Working data:
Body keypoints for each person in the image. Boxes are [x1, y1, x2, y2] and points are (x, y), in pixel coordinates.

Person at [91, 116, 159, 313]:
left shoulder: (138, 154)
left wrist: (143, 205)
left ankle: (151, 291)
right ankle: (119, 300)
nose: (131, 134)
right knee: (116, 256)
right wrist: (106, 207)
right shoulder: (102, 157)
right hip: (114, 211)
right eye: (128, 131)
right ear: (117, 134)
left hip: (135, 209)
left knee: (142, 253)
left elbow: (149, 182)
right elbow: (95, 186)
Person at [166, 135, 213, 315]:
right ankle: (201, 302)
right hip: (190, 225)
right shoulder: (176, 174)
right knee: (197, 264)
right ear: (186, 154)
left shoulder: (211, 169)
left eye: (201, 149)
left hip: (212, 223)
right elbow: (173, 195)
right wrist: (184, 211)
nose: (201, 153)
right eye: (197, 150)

---

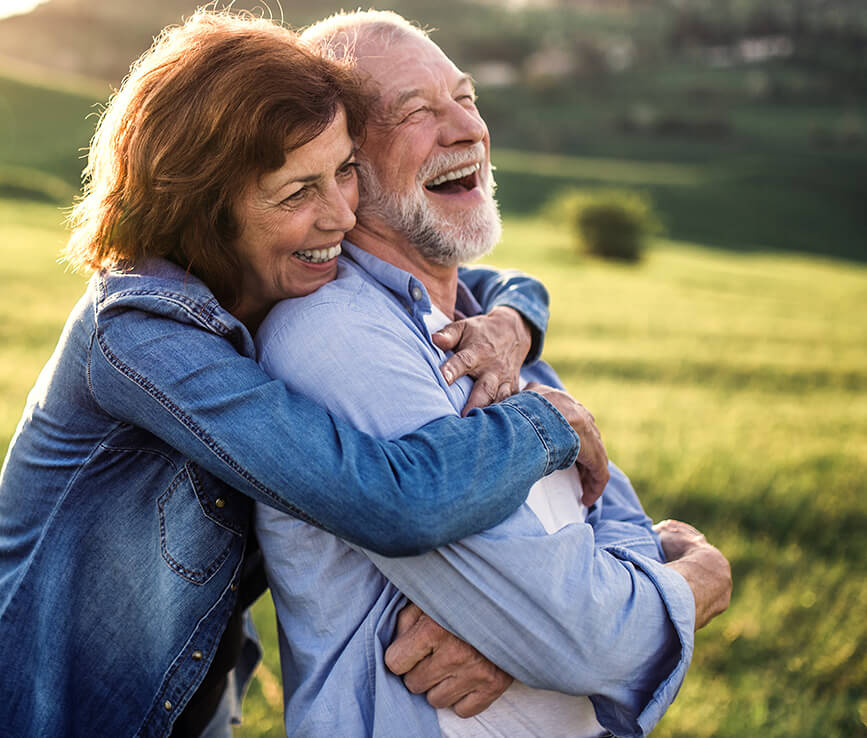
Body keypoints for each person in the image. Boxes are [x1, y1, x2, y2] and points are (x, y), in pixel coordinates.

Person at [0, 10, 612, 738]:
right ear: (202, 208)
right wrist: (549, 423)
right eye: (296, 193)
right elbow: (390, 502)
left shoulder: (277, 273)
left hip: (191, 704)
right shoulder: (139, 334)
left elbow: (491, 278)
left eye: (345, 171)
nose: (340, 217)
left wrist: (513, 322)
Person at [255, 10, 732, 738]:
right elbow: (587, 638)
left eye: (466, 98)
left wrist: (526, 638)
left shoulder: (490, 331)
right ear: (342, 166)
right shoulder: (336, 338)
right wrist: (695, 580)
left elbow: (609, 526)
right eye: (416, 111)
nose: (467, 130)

What to do:
Report each line above containing the string "wrist".

Written answer:
left wrist: (143, 205)
right wrist: (106, 207)
right wrist: (184, 211)
right wrist: (549, 423)
left wrist: (513, 322)
left wrist: (526, 638)
right wrist: (695, 580)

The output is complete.